Perhaps venerating Diana as the patron saint of AIDS risks overshadowing the efforts of queer activists. There is a rich history of AIDS activism, often led by those who lived with the illness, and we should avoid depicting these people merely as passive recipients of charity. But given there is so much discussion today about what it means to be a good ally, it’s also important to recognise the efforts of someone who – against a backdrop of overwhelming callousness – really did help people who were marginalised, despised and suffering a great deal.
I was curious as to why Fagulous felt gay people still connected with Diana in 2019. When I interviewed him the morning after the performance, he made the the interesting point that, with her talent at controlling her own public image, Diana was a precursor to the social media age: "Nowadays, we are all using photography and images to manipulate our own situation. You can wear your own 'revenge dress' and gets hundreds of likes on Instagram. That’s perhaps why people connect with her now more than ever."
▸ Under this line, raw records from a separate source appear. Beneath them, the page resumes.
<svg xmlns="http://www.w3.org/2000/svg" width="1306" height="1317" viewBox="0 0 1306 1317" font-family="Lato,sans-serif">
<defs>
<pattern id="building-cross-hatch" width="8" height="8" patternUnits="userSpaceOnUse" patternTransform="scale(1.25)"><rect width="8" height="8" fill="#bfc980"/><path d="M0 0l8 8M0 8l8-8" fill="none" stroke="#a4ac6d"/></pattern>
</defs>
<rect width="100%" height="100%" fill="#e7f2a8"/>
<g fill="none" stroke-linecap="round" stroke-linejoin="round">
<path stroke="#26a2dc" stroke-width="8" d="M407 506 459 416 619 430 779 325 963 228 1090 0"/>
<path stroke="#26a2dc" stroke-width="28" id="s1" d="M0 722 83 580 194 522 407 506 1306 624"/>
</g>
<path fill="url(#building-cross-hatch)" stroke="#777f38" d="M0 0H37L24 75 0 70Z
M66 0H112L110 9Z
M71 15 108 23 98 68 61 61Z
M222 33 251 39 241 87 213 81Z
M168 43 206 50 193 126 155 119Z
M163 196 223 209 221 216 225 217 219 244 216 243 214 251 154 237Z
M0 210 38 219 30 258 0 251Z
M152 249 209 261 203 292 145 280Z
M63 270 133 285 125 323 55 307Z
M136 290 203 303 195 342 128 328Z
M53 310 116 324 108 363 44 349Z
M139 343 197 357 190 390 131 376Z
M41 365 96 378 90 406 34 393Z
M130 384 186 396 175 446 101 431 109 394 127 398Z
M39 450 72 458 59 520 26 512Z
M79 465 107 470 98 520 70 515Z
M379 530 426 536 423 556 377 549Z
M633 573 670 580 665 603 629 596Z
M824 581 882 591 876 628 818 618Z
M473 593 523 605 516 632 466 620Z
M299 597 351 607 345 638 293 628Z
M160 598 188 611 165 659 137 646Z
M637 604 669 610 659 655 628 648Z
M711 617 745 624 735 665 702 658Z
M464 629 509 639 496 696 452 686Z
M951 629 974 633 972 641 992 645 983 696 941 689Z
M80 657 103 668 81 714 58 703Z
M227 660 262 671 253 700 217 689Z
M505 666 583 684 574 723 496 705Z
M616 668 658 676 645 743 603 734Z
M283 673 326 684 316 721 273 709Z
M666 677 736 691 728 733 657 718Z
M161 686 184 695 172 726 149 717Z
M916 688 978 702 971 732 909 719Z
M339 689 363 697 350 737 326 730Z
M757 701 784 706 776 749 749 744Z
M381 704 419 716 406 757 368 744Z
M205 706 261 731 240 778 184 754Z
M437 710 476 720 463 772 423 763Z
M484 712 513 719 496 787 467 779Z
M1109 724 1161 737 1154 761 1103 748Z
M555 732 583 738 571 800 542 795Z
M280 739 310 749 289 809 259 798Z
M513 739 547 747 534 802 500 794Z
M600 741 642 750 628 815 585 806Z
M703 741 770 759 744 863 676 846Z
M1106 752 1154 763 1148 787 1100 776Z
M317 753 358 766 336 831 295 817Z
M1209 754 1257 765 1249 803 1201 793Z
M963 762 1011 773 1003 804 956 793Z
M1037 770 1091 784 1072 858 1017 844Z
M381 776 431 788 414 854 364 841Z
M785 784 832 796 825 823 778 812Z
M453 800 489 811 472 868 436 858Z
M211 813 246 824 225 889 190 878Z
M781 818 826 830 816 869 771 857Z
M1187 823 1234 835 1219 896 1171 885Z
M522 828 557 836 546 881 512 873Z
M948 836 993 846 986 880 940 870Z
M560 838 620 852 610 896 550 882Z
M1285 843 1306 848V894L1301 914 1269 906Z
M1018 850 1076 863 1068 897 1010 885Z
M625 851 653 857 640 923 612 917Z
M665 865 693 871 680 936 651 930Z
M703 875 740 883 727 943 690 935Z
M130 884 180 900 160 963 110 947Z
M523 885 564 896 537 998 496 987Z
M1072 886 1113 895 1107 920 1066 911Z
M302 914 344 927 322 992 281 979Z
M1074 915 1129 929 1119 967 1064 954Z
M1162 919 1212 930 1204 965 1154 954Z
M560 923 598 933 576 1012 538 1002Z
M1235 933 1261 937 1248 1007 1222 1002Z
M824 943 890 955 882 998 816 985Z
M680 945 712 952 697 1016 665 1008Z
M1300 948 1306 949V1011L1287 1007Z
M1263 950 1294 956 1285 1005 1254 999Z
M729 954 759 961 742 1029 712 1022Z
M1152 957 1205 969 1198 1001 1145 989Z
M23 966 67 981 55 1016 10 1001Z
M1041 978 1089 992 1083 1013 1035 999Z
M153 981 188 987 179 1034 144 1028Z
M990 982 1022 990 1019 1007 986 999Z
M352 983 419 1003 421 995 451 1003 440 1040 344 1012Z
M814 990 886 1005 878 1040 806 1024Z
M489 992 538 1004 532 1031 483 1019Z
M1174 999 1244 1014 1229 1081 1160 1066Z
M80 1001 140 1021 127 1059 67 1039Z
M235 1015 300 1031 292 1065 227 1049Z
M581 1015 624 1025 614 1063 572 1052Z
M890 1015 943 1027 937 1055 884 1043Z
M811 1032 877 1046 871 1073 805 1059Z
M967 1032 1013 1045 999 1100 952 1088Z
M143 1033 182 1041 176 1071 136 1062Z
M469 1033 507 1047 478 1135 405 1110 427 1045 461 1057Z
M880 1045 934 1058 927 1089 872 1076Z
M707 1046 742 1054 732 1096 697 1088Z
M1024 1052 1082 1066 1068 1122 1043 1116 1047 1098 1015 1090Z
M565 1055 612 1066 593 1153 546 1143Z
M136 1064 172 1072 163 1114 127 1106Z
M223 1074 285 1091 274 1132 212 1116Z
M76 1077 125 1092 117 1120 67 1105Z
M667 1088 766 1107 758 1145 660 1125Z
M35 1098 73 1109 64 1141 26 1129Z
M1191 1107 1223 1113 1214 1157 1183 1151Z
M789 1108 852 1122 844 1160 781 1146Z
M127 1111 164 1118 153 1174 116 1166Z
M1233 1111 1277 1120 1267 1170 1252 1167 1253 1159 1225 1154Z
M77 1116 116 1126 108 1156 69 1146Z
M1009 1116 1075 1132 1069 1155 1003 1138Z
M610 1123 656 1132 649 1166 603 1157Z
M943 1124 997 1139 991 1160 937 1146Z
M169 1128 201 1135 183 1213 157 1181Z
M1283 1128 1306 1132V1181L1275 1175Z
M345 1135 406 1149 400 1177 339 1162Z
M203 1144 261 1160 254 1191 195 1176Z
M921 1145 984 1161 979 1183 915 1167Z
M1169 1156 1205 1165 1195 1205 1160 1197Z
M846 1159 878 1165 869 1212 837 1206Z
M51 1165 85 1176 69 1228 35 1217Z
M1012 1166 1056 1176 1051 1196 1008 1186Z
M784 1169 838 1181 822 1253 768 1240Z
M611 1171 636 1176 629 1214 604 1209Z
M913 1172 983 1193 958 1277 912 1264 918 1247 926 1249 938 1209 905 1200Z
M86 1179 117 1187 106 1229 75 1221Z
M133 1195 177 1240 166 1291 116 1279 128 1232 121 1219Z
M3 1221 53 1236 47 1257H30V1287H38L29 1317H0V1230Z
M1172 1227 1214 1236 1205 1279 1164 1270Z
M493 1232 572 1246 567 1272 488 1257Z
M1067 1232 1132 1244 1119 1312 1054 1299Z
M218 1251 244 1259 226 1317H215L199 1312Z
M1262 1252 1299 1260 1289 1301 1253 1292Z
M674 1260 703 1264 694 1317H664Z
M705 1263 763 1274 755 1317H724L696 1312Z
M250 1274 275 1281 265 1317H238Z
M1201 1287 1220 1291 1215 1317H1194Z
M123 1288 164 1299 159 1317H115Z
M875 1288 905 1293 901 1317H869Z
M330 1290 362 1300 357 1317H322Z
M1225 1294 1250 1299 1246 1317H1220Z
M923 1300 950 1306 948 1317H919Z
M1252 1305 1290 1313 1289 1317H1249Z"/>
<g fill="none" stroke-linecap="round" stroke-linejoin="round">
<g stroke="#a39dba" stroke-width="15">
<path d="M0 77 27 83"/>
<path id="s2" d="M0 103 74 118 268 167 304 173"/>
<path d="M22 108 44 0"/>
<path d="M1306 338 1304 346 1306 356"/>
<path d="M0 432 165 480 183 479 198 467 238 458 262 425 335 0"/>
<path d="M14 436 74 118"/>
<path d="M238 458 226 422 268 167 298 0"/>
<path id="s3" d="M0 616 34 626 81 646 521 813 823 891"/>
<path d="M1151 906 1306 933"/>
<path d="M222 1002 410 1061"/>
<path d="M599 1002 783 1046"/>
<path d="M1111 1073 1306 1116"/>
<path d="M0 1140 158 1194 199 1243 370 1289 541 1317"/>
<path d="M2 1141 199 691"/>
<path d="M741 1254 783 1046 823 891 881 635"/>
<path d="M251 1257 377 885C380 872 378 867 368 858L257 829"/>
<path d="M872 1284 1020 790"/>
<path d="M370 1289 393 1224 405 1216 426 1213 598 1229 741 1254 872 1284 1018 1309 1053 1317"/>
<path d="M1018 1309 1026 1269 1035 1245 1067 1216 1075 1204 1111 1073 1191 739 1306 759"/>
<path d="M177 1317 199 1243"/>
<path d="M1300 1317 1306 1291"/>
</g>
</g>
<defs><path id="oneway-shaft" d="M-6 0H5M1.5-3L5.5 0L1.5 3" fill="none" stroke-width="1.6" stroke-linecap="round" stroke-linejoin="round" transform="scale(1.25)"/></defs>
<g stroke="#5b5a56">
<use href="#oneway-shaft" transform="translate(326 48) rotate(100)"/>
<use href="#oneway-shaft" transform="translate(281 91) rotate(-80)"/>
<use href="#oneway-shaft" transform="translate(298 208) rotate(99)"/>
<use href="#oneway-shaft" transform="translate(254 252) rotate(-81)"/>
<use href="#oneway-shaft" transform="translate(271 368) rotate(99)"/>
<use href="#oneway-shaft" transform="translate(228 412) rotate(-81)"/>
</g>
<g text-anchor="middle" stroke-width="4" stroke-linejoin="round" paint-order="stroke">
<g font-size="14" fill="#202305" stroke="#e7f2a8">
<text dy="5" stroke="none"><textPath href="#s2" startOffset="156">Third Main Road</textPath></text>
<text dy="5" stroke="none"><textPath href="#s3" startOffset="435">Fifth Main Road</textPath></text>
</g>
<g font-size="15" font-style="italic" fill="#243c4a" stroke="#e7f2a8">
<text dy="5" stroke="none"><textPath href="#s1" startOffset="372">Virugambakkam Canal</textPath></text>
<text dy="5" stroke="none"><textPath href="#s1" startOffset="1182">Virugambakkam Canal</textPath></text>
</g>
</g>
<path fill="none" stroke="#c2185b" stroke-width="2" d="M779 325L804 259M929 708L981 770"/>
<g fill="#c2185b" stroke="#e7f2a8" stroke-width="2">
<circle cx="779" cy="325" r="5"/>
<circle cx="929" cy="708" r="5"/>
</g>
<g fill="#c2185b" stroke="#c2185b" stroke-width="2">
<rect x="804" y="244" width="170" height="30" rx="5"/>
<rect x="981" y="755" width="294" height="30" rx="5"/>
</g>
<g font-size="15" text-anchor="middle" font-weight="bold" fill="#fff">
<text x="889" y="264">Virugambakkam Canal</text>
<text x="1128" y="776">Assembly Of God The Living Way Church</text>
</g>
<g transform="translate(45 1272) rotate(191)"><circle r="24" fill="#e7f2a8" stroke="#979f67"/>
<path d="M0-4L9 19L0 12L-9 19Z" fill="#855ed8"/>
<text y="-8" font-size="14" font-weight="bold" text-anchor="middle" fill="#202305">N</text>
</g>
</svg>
He also spoke of Diana's camp appeal: "It's about her performativity as a princess. It’s very camp being able to do that. She was almost Joan Crawford-esque: she could lure people in and tell a story." This reminded me of Sontag’s description, in Notes on Camp, of figures such as Bette Davis as "the great stylists of temperament and mannerisms". I can’t think of a better way to sum up Diana’s appeal.
So what does Diana mean to the LGBT community in 2019? After speaking to a number of people, I was heartened by the fact that, for all the talk of her being a fashion icon, or a "bad bitch", almost everyone mentioned the work she did with AIDS. For all the campness, the kitsch, even the mockery, there still seems to be a sense of respect and gratitude towards her. Diana’s continuing status as a queer icon helps to enable the remembrance of an important part of our shared history, and I'm glad to see it.